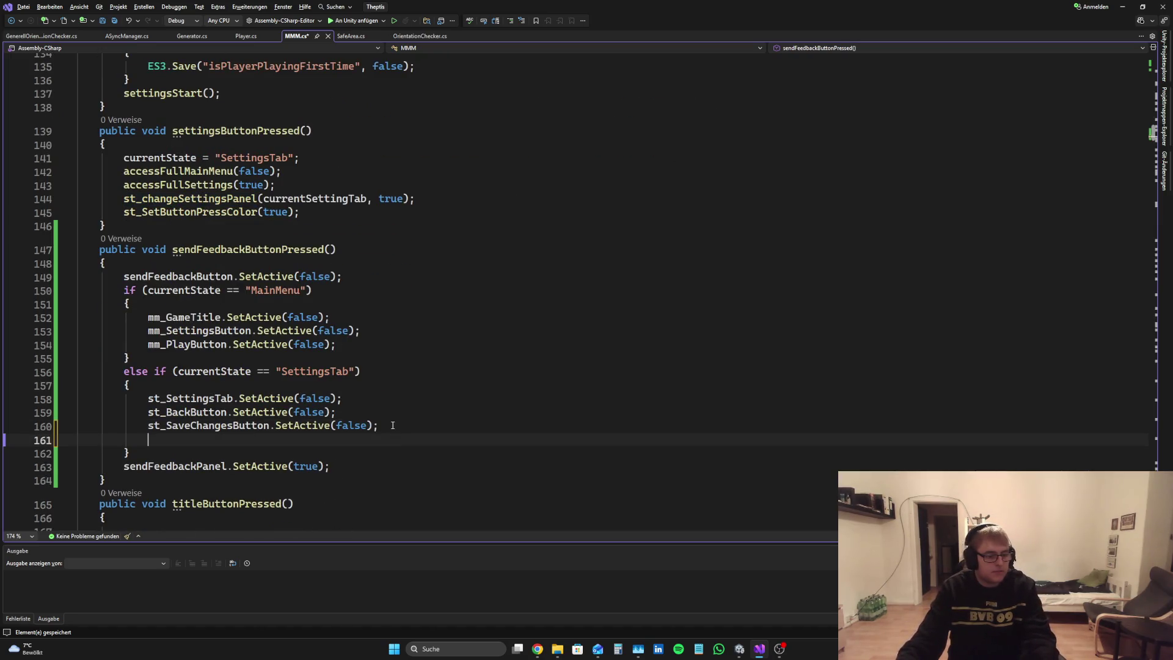
{"action": "key", "text": "ctrl+v"}
{"action": "type", "text": ";"}
{"action": "key", "text": "ctrl+s"}
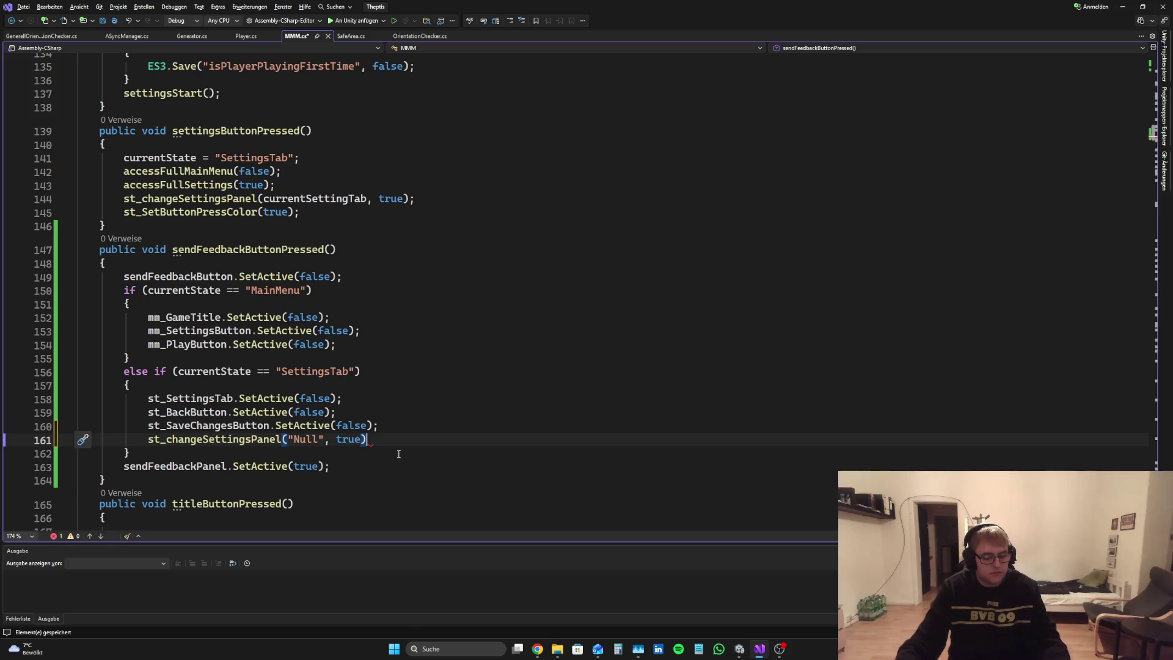
{"action": "scroll", "coordinate": [447, 432], "scroll_direction": "down", "scroll_amount": 6}
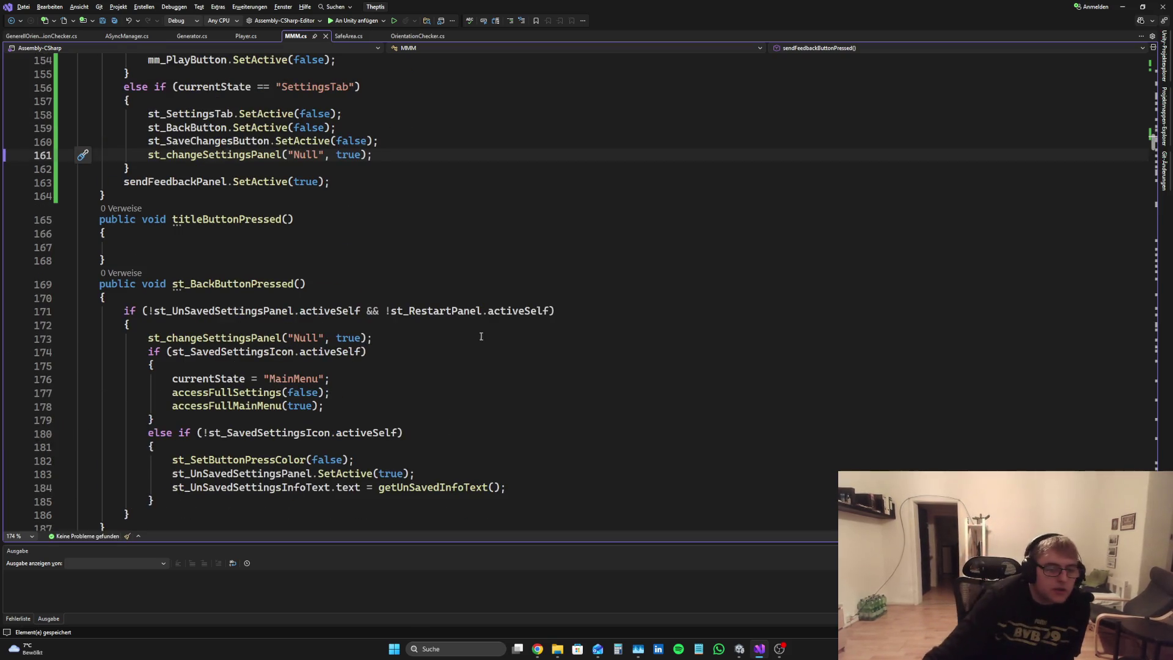
{"action": "scroll", "coordinate": [447, 432], "scroll_direction": "down", "scroll_amount": 7}
{"action": "scroll", "coordinate": [545, 328], "scroll_direction": "up", "scroll_amount": 5}
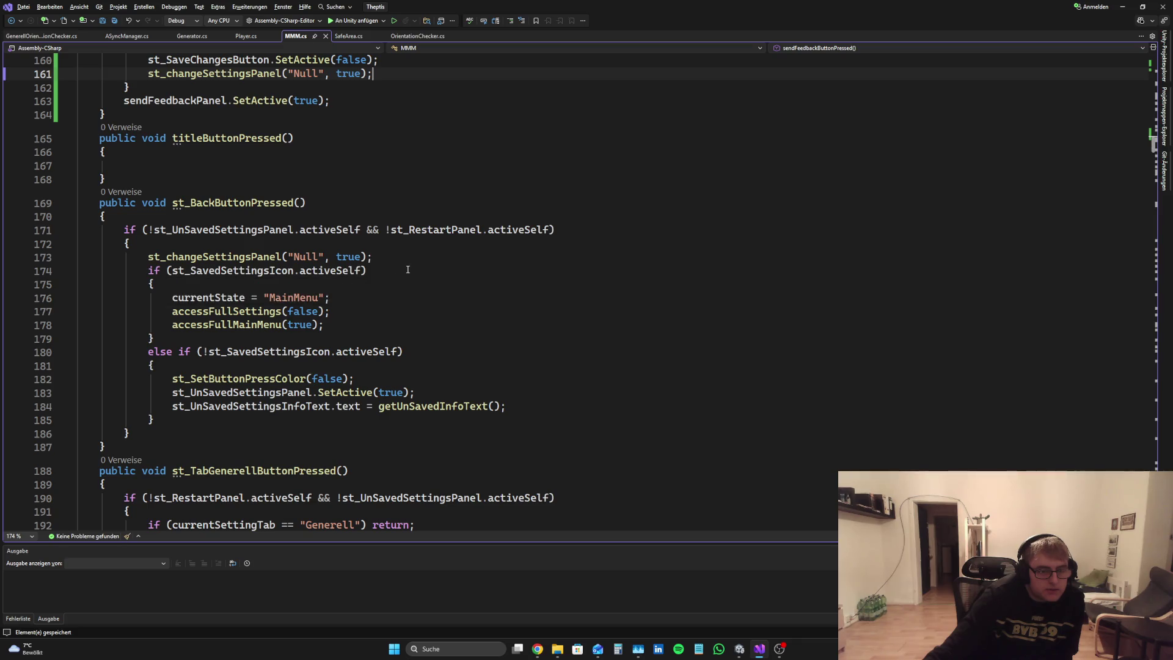
Step: Inspect st_BackButtonPressed's saved-settings branch and the else-if saved-icon condition
{"action": "left_click", "coordinate": [361, 297]}
{"action": "left_click", "coordinate": [358, 324]}
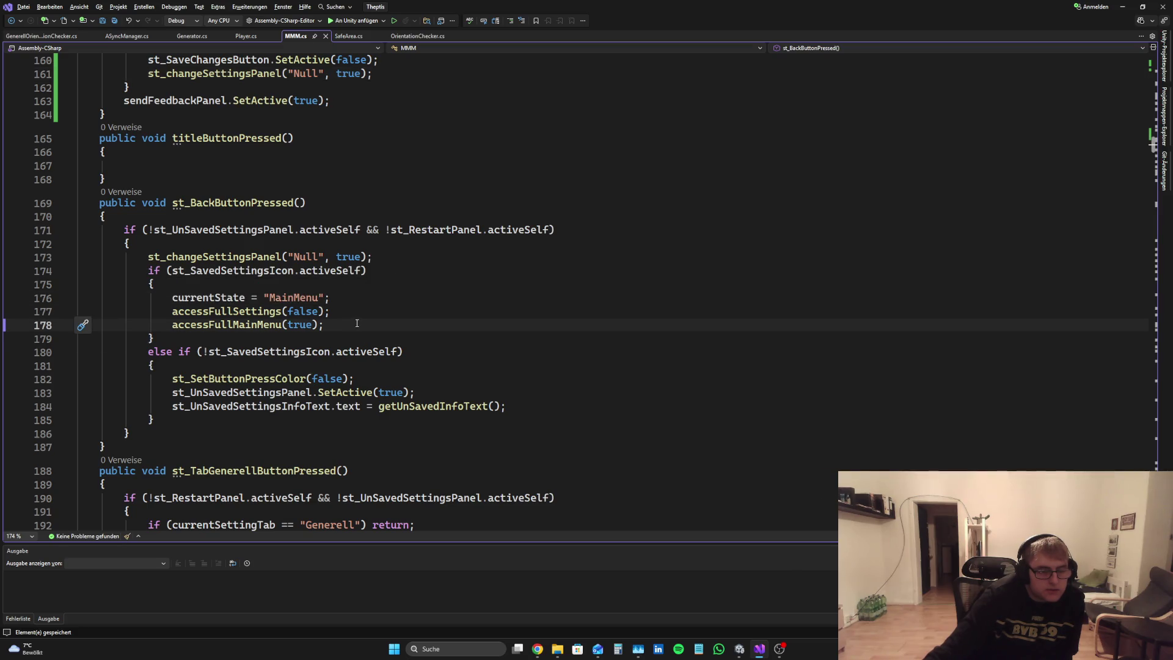
{"action": "left_click", "coordinate": [357, 300]}
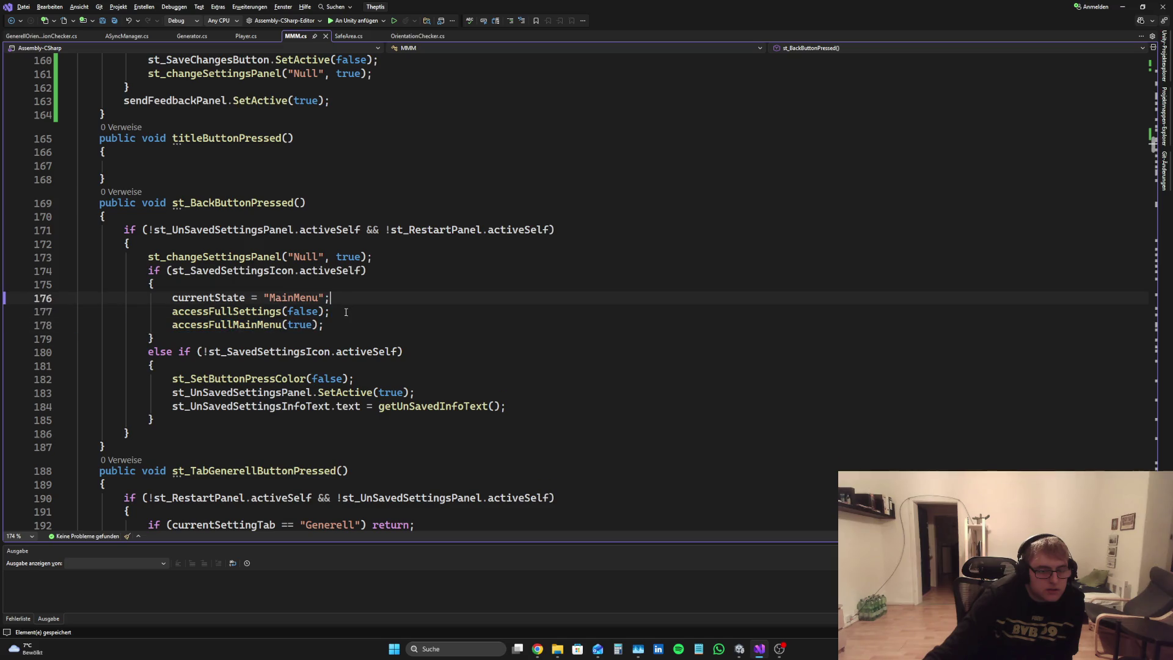
{"action": "left_click_drag", "start_coordinate": [365, 272], "coordinate": [330, 298]}
{"action": "left_click", "coordinate": [330, 298]}
{"action": "left_click_drag", "start_coordinate": [402, 352], "coordinate": [157, 337]}
{"action": "mouse_move", "coordinate": [273, 347]}
{"action": "left_mouse_down"}
{"action": "mouse_move", "coordinate": [201, 352]}
{"action": "mouse_move", "coordinate": [371, 353]}
{"action": "left_mouse_up"}
{"action": "left_click", "coordinate": [439, 393]}
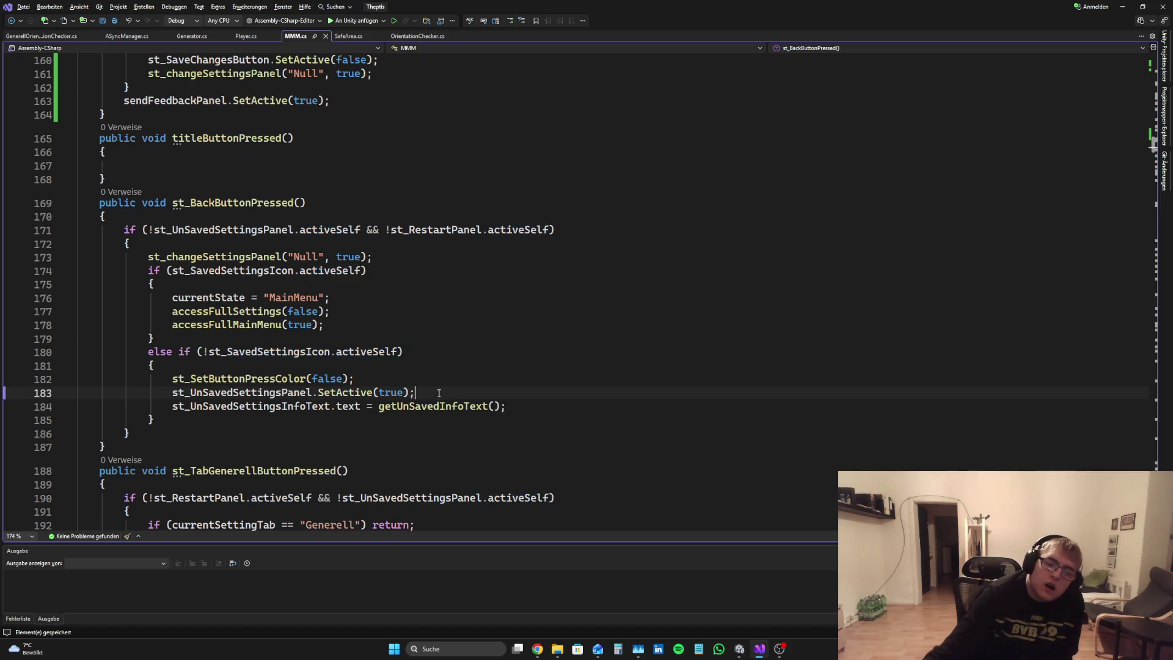
Step: Add sendFeedbackButton.SetActive(false); after st_SetButtonPressColor(false); in the else-if branch and save
{"action": "left_click", "coordinate": [405, 378]}
{"action": "key", "text": "Return"}
{"action": "type", "text": "send"}
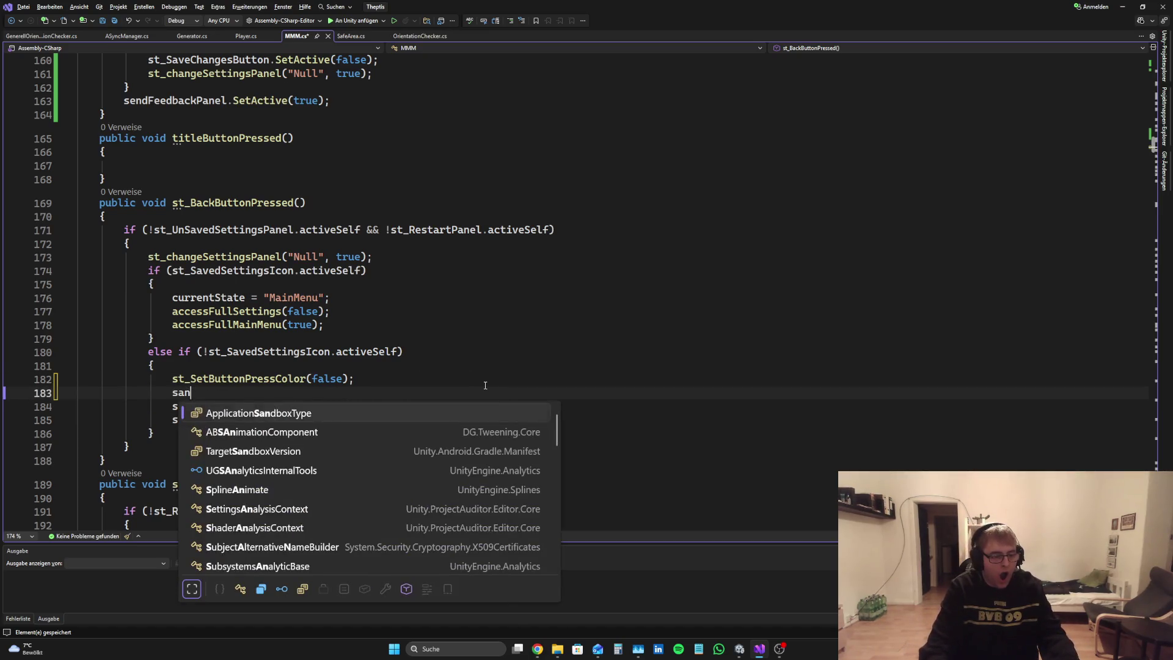
{"action": "key", "text": "Tab"}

EXERCISE: Could you transcribe the records above exactly, leaving out any pictures?

ANSWER TO THE EXERCISE:
{"action": "key", "text": "ctrl+v"}
{"action": "type", "text": ";"}
{"action": "key", "text": "ctrl+s"}
{"action": "scroll", "coordinate": [447, 432], "scroll_direction": "down", "scroll_amount": 6}
{"action": "scroll", "coordinate": [447, 432], "scroll_direction": "down", "scroll_amount": 7}
{"action": "scroll", "coordinate": [545, 328], "scroll_direction": "up", "scroll_amount": 5}
Step: Inspect st_BackButtonPressed's saved-settings branch and the else-if saved-icon condition
{"action": "left_click", "coordinate": [361, 297]}
{"action": "left_click", "coordinate": [358, 324]}
{"action": "left_click", "coordinate": [357, 300]}
{"action": "left_click_drag", "start_coordinate": [365, 272], "coordinate": [330, 298]}
{"action": "left_click", "coordinate": [330, 298]}
{"action": "left_click_drag", "start_coordinate": [402, 352], "coordinate": [157, 337]}
{"action": "mouse_move", "coordinate": [273, 347]}
{"action": "left_mouse_down"}
{"action": "mouse_move", "coordinate": [201, 352]}
{"action": "mouse_move", "coordinate": [371, 353]}
{"action": "left_mouse_up"}
{"action": "left_click", "coordinate": [439, 393]}
Step: Add sendFeedbackButton.SetActive(false); after st_SetButtonPressColor(false); in the else-if branch and save
{"action": "left_click", "coordinate": [405, 378]}
{"action": "key", "text": "Return"}
{"action": "type", "text": "send"}
{"action": "key", "text": "Tab"}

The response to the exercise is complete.